Rehberg: I have dedicated my career to doing everything I can to help prevent injury and promote safe participation in sports. I've been honored for my efforts in many ways. I've been inducted into the Athletic Trainers' Society of New Jersey's Hall of Fame, and the New Jersey Scholastic Coaches Association Hall of Fame. On the national level, I have received the National Athletic Trainer's Association's Athletic Trainer Service Award, and received the Ordo Honoris (Order of Honor) Medal and Award from the Kappa Delta Rho National Fraternity for my service. Last year I received the NATA's Continuing Education Excellence Award, in recognition of the educational programs I've developed for athletic trainers. In June 2014, I will received the NATA's Most Distinguished Athletic Trainer award at its Annual Meeting in Indianapolis. What I'm most proud of, however, is my role in the development of Sport Safety International's free online education programs, which have educated over 95,000 people in 23 counties since 2011.
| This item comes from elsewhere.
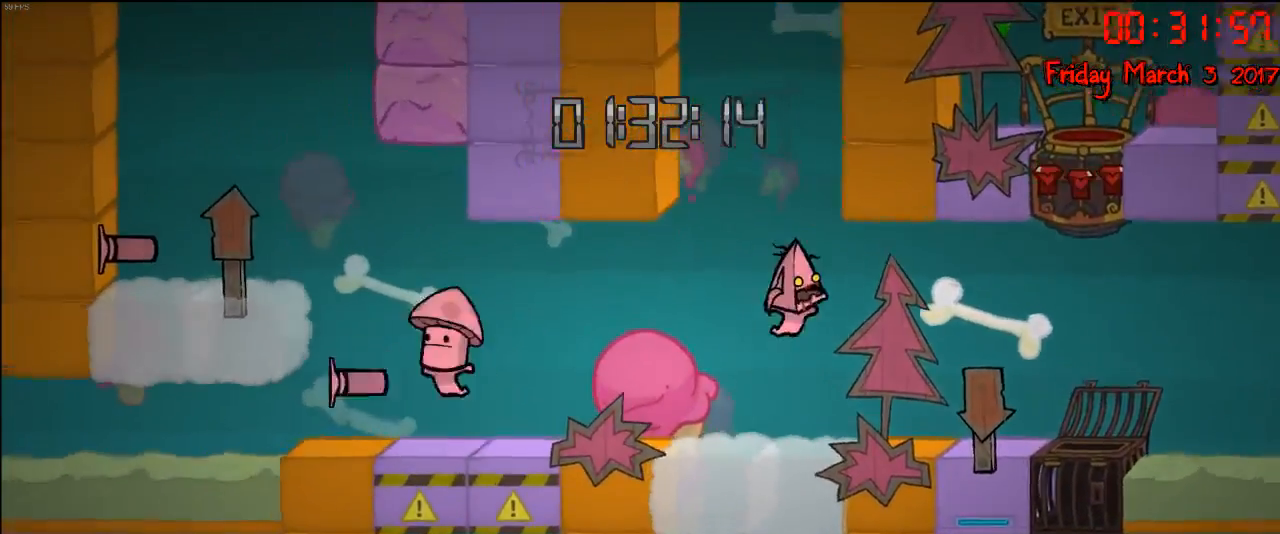
{"buttons": ["B"], "left_stick": "center", "right_stick": "center", "events": [[133, "A", "down"], [183, "left_stick", "left"], [317, "A", "up"], [400, "B", "down"], [400, "left_stick", "center"]]}
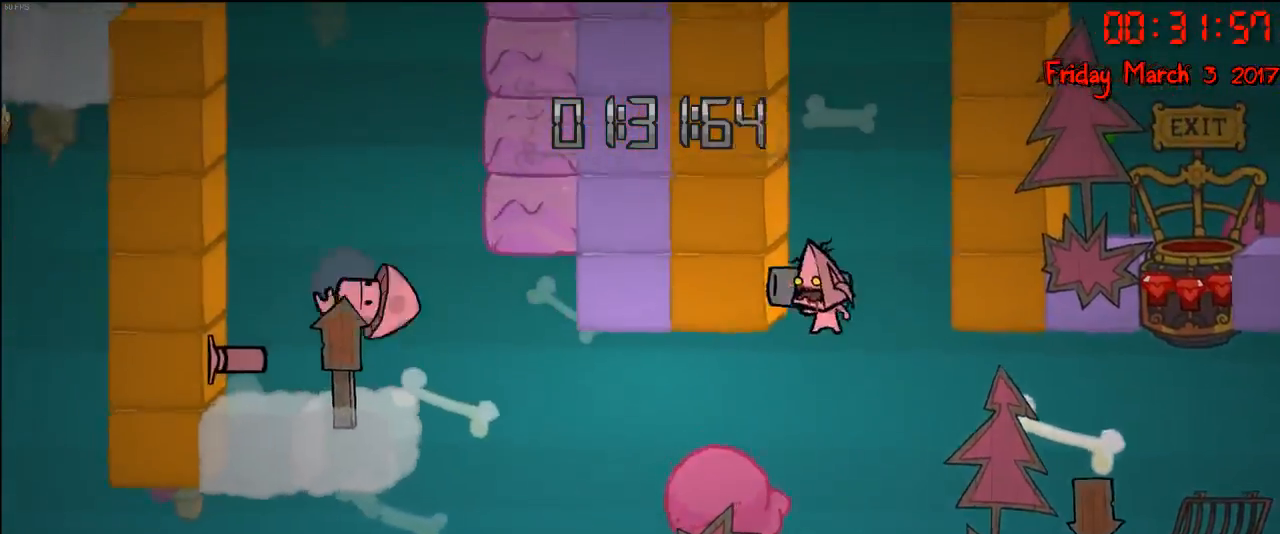
{"buttons": [], "left_stick": "right", "right_stick": "center", "events": [[33, "B", "up"], [417, "left_stick", "right"]]}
MomsTeam.com and its non-profit parent, MomsTEAM Institute, are watchdog and advocacy organizations whose missions are to educate youth sports stakeholders on best health and safety, nutrition, hydration, and sports parenting practices. This is the first in a series on concussion educators. Here are the others:
Dr. Rehberg is Professor and Coordinator of Athletic Training Clinical Education at William Paterson University in Wayne, New Jersey, and co-founder and Executive Director of Sport Safety International. A partner of The Rehberg Konin Group, and a member of the staff at the Center for Concussion Care and Physical Rehabilitation at Overlook Medical Center in Summit, NJ. Dr. Rehberg previously served as the Director and Chief of Emergency Services at Montclair State University in Montclair, New Jersey. Prior to teaching at William Paterson, Dr. Rehberg spent 13 years as the head athletic trainer at Westwood Regional High School in Westwood, New Jersey. Dr. Rehberg has spent his career working in both the athletic training and emergency services fields and has published and spoken frequently at state and national meetings on sports emergency care. He served as a member of the medical staff for athletics (track and field) at the 1996 Summer Olympic Games in Atlanta, Georgia, and has been active on both state and national levels, having served on the National Athletic Trainers' Association (NATA) Inter-Association Task Force for the Appropriate Care of the Spine-Injured Athlete, the Task Force on Appropriate Medical Coverage for the Secondary School-Aged Athlete, and the NATA Hall of Fame Subcommittee. Dr. Rehberg is a past-president of the Athletic Trainers' Society of New Jersey. He has also served as the Chair of the National Safety Council Emergency Care Advisory Committee since 1992 and was a member of the American Heart Association Task Force that developed the first-ever international guidelines for first aid in 2000. He was a charter member of the New Jersey Disaster Medical Assistance Team. Outside of his professional activities, Dr. Rehberg enjoys spending time with his wife and two children, and volunteering as a youth baseball and flag football coach.